Supplied material:
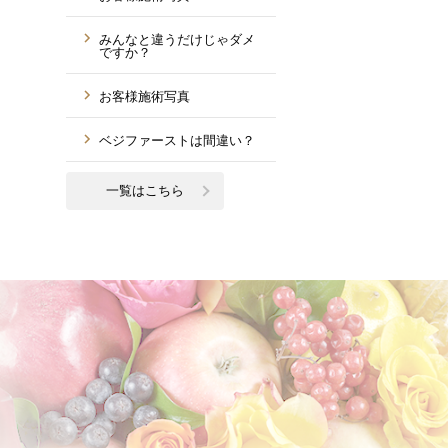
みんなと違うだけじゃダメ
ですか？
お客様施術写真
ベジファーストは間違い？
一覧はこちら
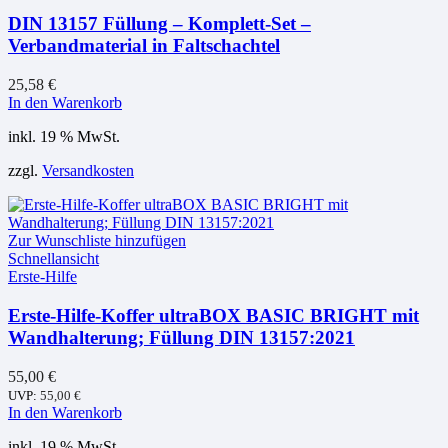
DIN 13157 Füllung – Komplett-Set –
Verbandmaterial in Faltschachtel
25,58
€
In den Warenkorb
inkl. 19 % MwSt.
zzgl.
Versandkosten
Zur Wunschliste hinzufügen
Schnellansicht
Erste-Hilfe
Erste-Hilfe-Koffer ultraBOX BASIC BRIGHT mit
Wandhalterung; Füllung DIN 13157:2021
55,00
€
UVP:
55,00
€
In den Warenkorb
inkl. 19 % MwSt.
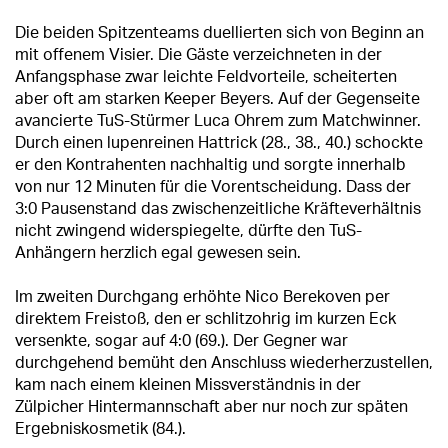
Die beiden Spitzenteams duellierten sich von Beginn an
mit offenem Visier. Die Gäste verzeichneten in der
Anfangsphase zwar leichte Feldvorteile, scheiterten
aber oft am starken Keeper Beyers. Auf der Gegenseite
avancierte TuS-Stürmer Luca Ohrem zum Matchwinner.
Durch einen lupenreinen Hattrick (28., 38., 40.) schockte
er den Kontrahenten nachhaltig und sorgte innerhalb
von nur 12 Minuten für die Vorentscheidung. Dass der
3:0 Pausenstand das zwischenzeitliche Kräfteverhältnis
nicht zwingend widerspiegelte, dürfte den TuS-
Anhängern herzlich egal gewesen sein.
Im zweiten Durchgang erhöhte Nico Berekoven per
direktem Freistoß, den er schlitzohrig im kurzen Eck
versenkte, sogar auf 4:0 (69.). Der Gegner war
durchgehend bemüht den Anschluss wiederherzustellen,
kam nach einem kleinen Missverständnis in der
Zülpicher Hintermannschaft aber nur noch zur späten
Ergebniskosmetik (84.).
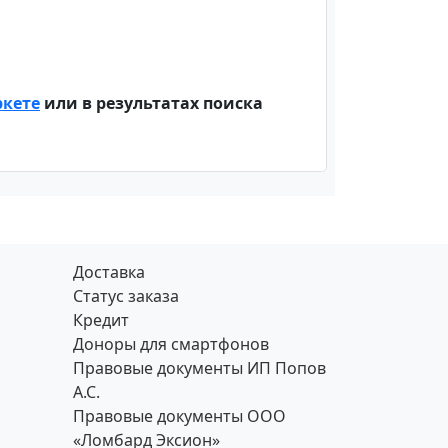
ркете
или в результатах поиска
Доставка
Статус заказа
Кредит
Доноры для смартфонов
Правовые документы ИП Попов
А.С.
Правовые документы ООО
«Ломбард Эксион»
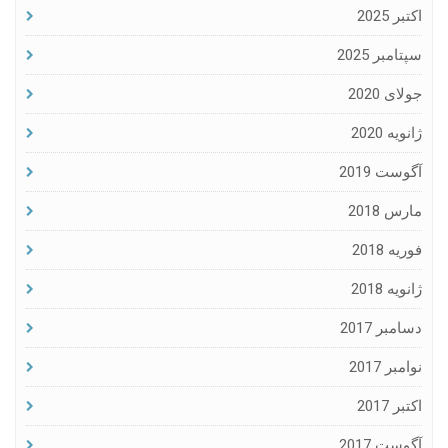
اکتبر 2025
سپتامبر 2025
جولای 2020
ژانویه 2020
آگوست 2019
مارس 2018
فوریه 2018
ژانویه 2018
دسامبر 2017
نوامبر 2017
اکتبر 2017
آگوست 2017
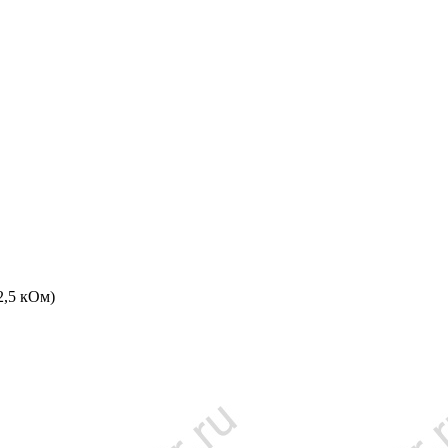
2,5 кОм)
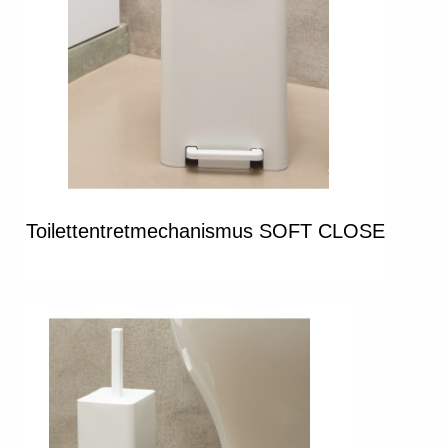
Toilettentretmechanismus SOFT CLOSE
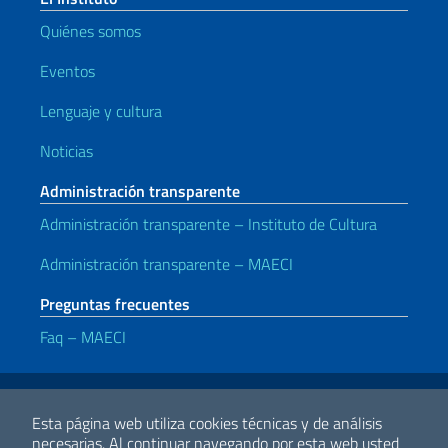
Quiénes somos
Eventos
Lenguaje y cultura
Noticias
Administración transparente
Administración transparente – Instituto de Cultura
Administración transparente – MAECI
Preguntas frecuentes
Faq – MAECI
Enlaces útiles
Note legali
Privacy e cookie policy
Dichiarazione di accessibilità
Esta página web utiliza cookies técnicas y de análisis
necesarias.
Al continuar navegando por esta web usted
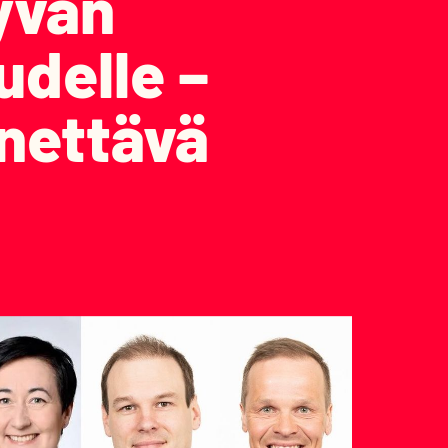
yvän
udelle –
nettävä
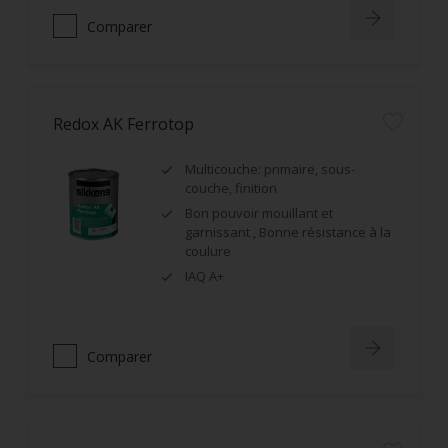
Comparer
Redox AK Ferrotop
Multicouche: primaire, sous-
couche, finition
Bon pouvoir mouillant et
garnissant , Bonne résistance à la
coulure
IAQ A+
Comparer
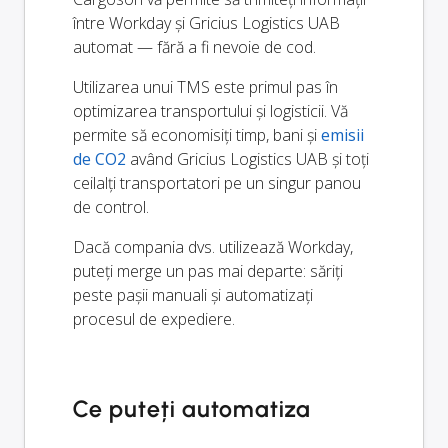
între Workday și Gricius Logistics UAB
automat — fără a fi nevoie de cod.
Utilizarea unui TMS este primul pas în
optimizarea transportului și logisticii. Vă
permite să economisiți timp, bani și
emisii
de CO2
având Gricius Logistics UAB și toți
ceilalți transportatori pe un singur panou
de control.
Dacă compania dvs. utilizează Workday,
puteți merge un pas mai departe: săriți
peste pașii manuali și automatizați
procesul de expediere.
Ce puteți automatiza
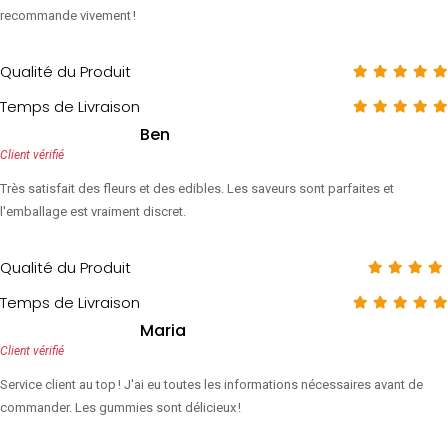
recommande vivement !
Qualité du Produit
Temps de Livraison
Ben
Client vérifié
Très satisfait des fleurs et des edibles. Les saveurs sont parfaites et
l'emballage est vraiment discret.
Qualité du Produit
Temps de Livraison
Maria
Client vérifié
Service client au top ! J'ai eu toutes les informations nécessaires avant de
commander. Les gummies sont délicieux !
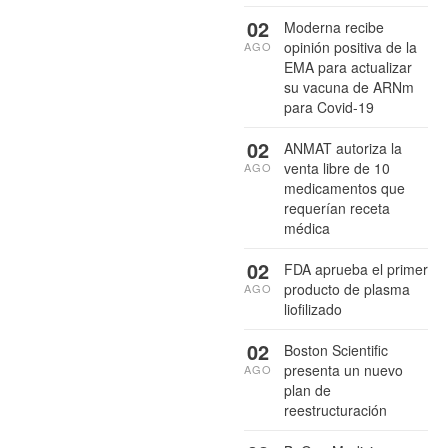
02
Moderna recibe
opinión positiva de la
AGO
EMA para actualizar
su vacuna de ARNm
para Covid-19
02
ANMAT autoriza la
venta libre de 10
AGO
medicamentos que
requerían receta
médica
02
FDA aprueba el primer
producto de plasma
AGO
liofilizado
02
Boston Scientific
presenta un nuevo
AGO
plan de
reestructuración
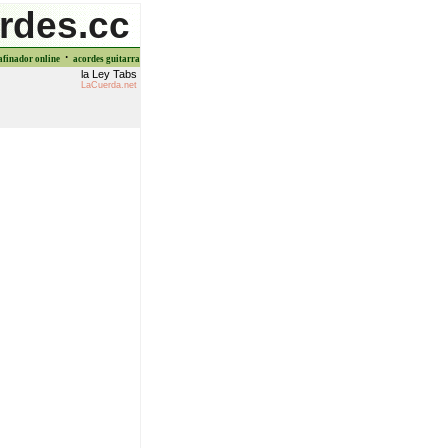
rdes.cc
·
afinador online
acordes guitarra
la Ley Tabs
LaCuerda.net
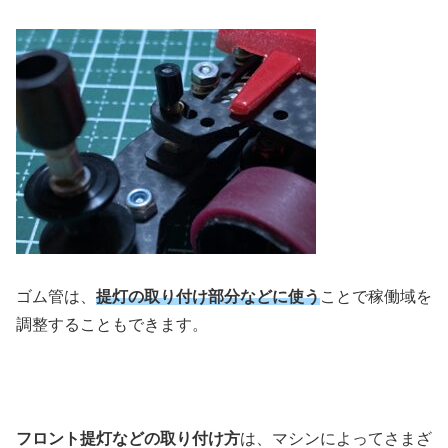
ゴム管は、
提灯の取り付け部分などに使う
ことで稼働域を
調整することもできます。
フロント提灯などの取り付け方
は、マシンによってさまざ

Work task: Write out verbatim the lines of the records starting with the line that contains "între Workday și Gricius Logistics UAB" and continuing through the line that contains "puteți merge un pas mai departe: săriți", with both of those lines included.

Completed exercise:
între Workday și Gricius Logistics UAB
automat — fără a fi nevoie de cod.
Utilizarea unui TMS este primul pas în
optimizarea transportului și logisticii. Vă
permite să economisiți timp, bani și
emisii
de CO2
având Gricius Logistics UAB și toți
ceilalți transportatori pe un singur panou
de control.
Dacă compania dvs. utilizează Workday,
puteți merge un pas mai departe: săriți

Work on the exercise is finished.